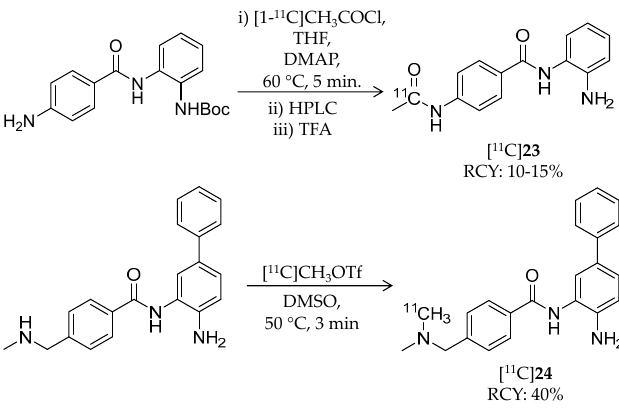
Table 5. Brain PET imaging studies of HDAC radioligands in NHPs.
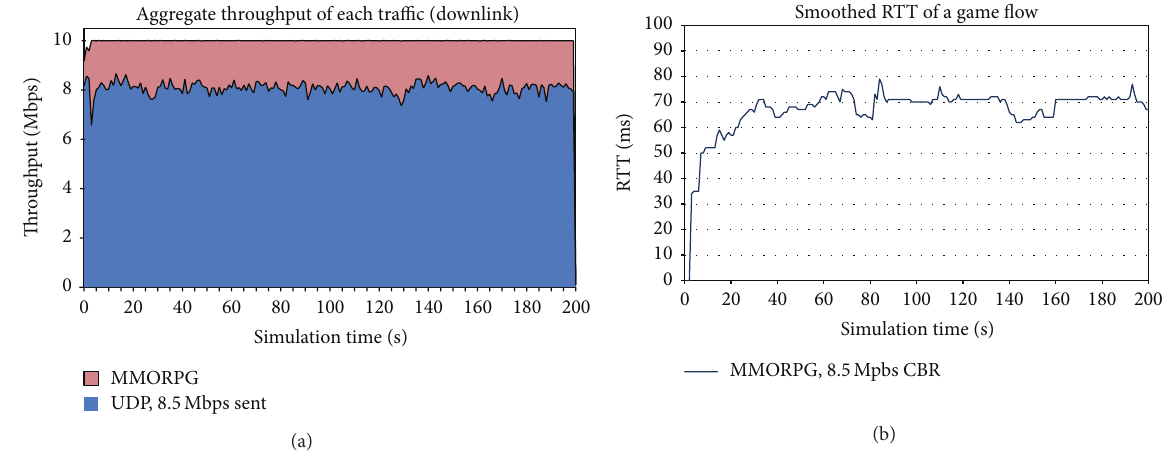
Figure 13: Coexistence of 100 MMORPG flows and 8.5 Mbps of UDP CBR traffic: (a) received throughput in the downlink by each traffic and (b) smoothed RTT of one of the game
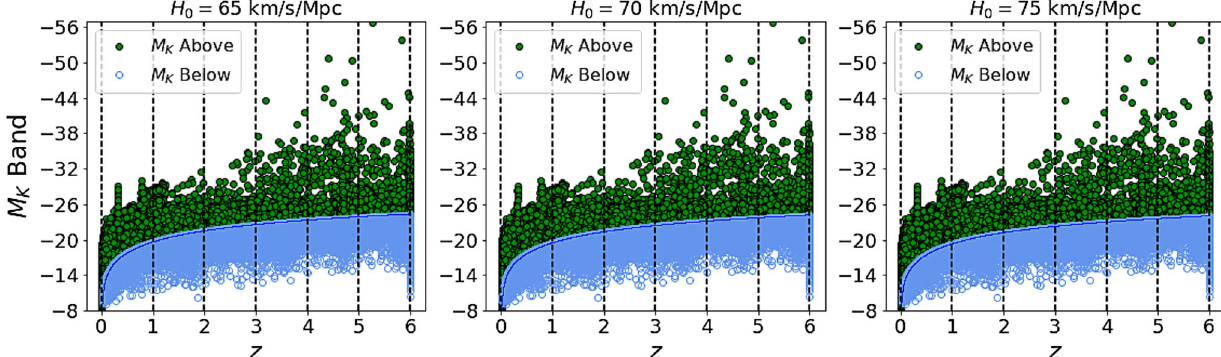
Fig. 3 Plot of the absolute magnitudes for the SPLASH galaxies in terms of of their photometrically measured redshift values. The divid- ing line corresponds to apparent magnitude K = 24 . 7 and only galaxies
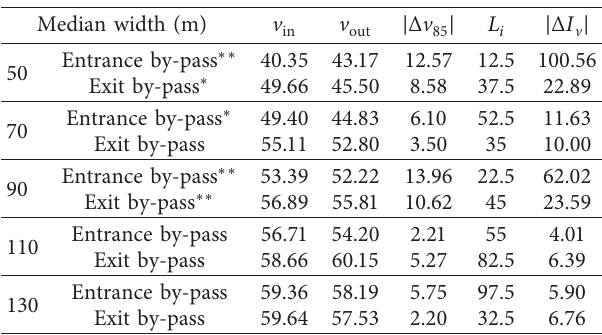
Figure 6: Vehicle speed changes with median width in (a) entrance by-pass and (b) exit by-pass. Table 4: | Δ I | distribution in entrance and exit by-pass among v different median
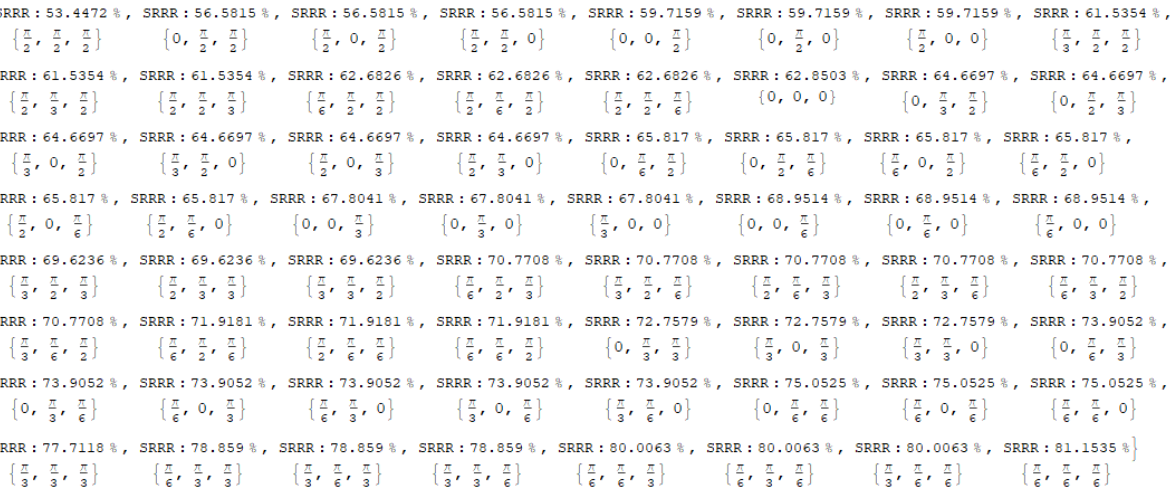
Makkah, Saudi Arabia.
********************
_What is required:_ Text only, pictures out: give every record again as written.

_Answer for the task:_
Table 5. Brain PET imaging studies of HDAC radioligands in NHPs.
Figure 13: Coexistence of 100 MMORPG flows and 8.5 Mbps of UDP CBR traffic: (a) received throughput in the downlink by each traffic and (b) smoothed RTT of one of the game
Fig. 3 Plot of the absolute magnitudes for the SPLASH galaxies in terms of of their photometrically measured redshift values. The divid- ing line corresponds to apparent magnitude K = 24 . 7 and only galaxies
Figure 6: Vehicle speed changes with median width in (a) entrance by-pass and (b) exit by-pass. Table 4: | Δ I | distribution in entrance and exit by-pass among v different median
Makkah, Saudi Arabia.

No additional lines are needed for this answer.